CS-CLIP achieves the best average Image-to-Text (I2T) accuracy (57.8%) across 16 compositional benchmarks, outperforming CLIP by 5.7 percentage points.
It also achieves the best Group Accuracy (requiring correctness in both I2T and T2I directions) and Text-to-Image (T2I) accuracy.
The results show a positive correlation between Half-Truth robustness and general compositional performance, suggesting the method addresses a fundamental weakness rather than overfitting to a specific test.

Downstream Performance

Zero-Shot Classification: There is a modest trade-off. CS-CLIP's average zero-shot accuracy drops slightly (from 63.6% to 59.9% Acc@1), which is comparable to other COCO-fine-tuned baselines.
Retrieval: CS-CLIP improves retrieval performance, achieving the best average Recall@1 on MS-COCO and Flickr8k among fine-tuned models.

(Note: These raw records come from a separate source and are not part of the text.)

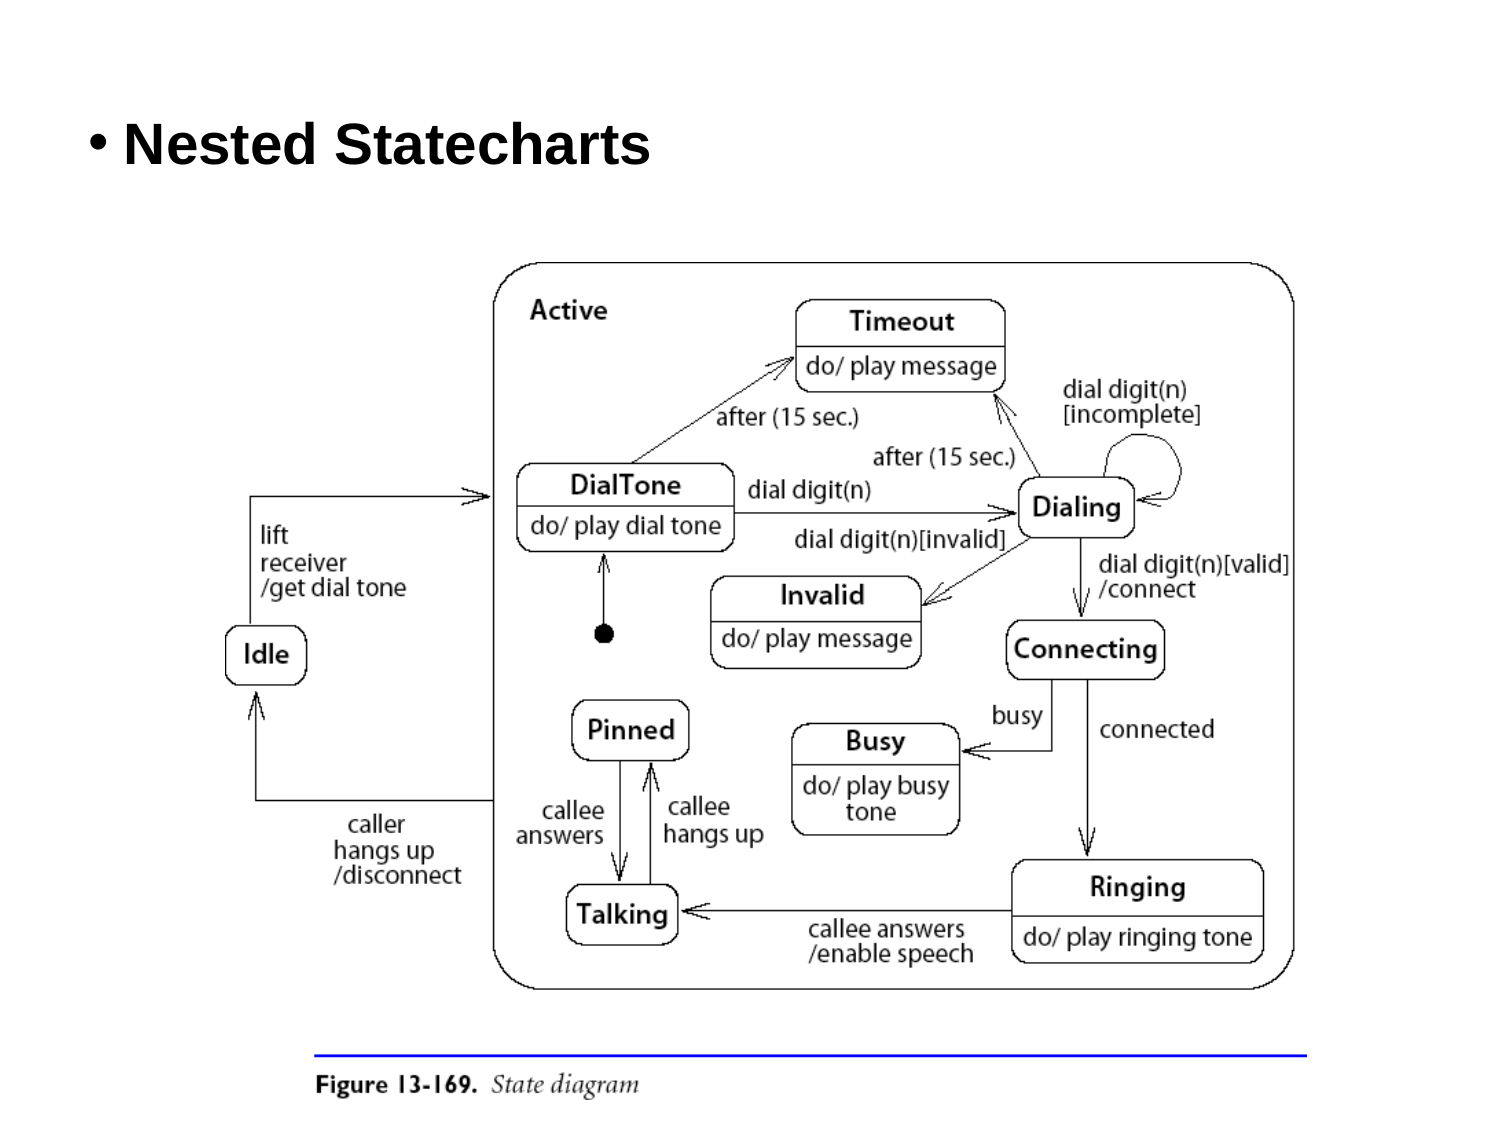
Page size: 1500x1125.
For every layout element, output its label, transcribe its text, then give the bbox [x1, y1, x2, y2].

text_box [37, 1062, 400, 1113]
picture [224, 262, 1308, 1101]
text_box Nested Statecharts [88, 106, 1175, 241]
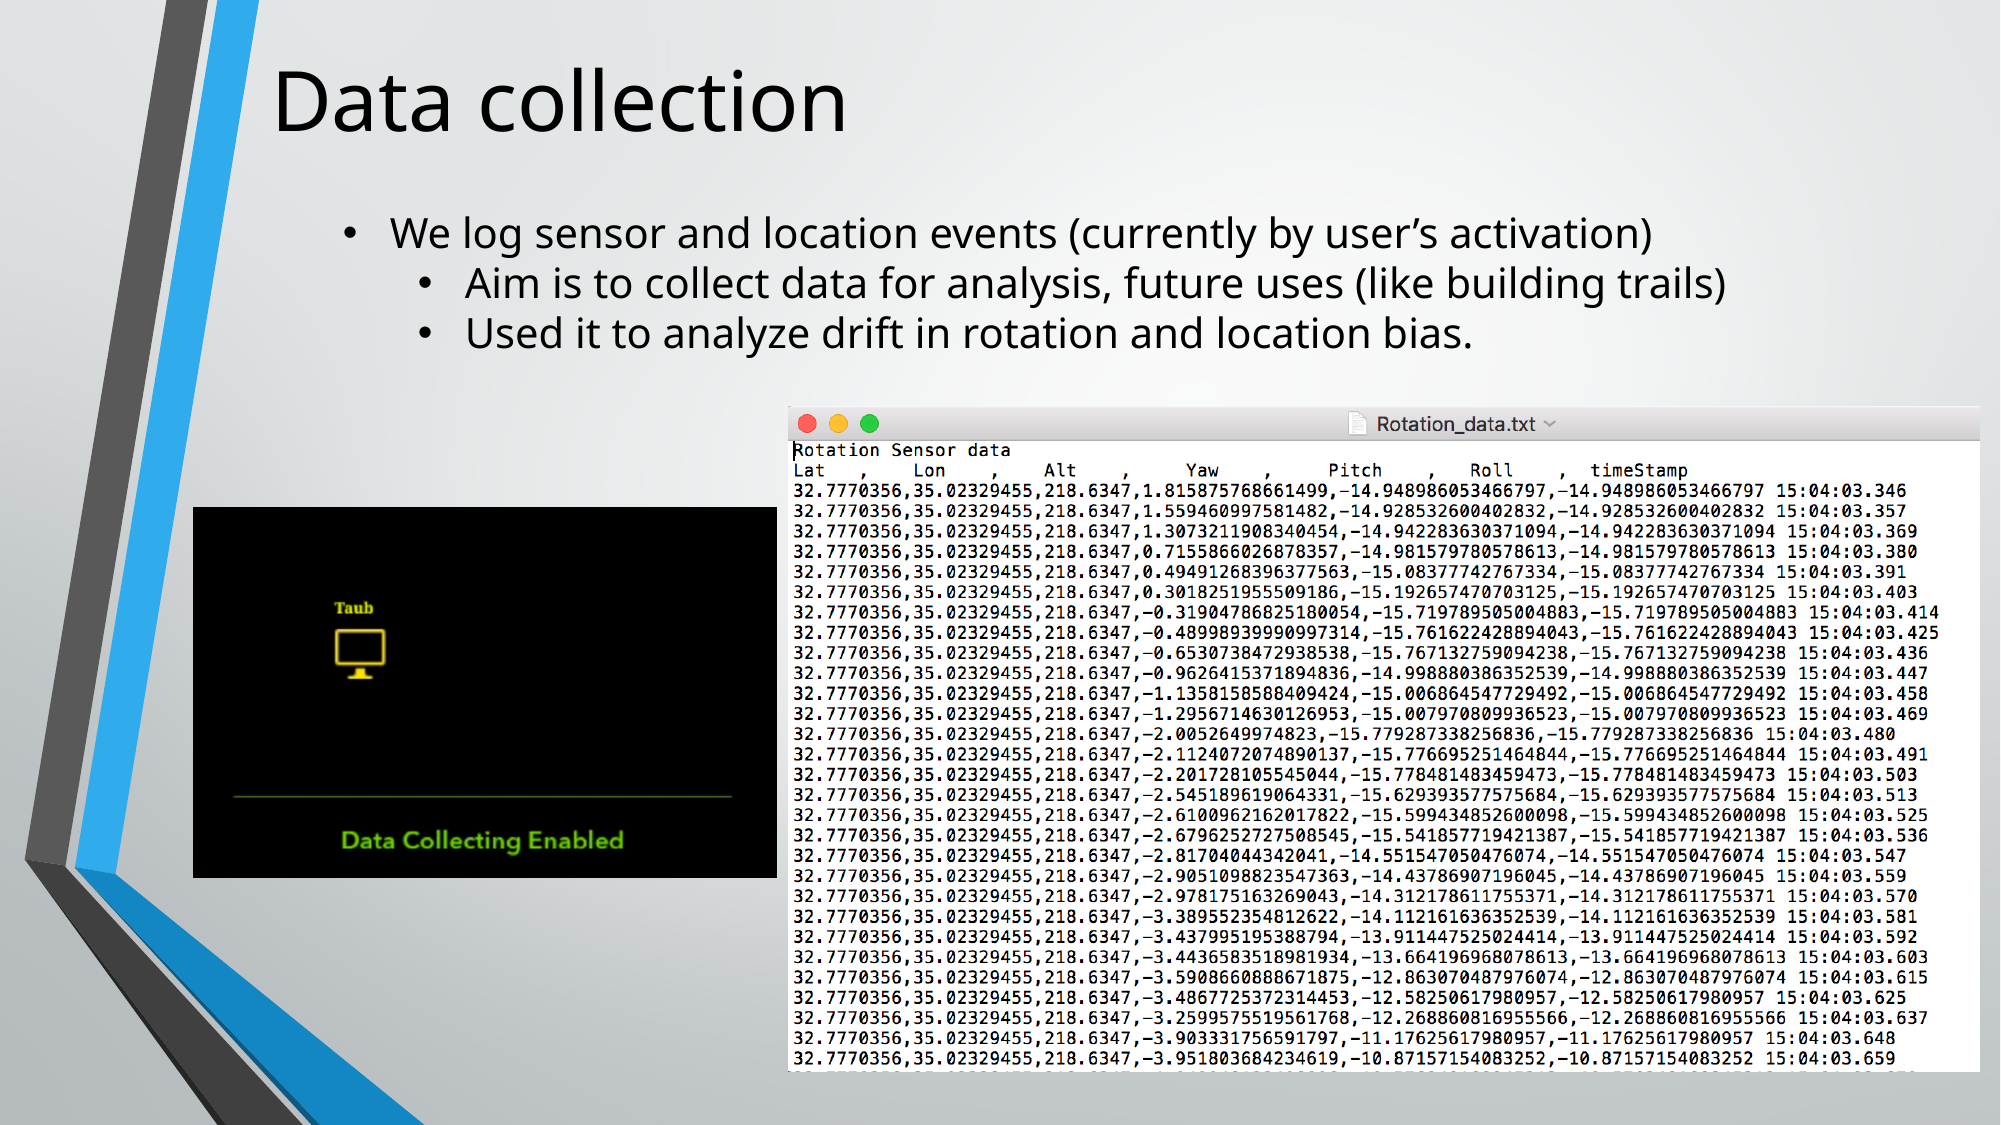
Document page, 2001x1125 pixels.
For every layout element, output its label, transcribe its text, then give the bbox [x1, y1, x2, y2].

picture [788, 405, 1980, 1073]
picture [192, 507, 777, 879]
title Data collection [243, 35, 879, 160]
text_box We log sensor and location events (currently by user’s activation) Aim is to collect data for analysis, future uses (like building trails) Used it to analyze drift in rotation and location bias. [328, 199, 1924, 365]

6. Significance and Impact

Reliability in Query Refinement: The work highlights that current models are unreliable when users refine queries with additional details. CS-CLIP makes retrieval more robust to "half-truth" queries, which is crucial for search engines and accessibility tools.
Compositional Understanding: The paper proves that explicitly supervising the model on the parts of a sentence (entities and relations) is more effective for compositional reasoning than relying solely on sentence-level negatives or architectural changes.
Generalizability: By preserving the standard dual-encoder inference pipeline, CS-CLIP offers a drop-in improvement for existing CLIP-based systems, making it highly practical for deployment.

In summary, the paper argues that similarity-based retrieval fails when it cannot distinguish between a correct description and a plausible but incorrect extension. By shifting the training focus from global sentence alignment to component-level alignment, CS-CLIP significantly mitigates this failure, leading to more robust and compositionally aware vision-language models.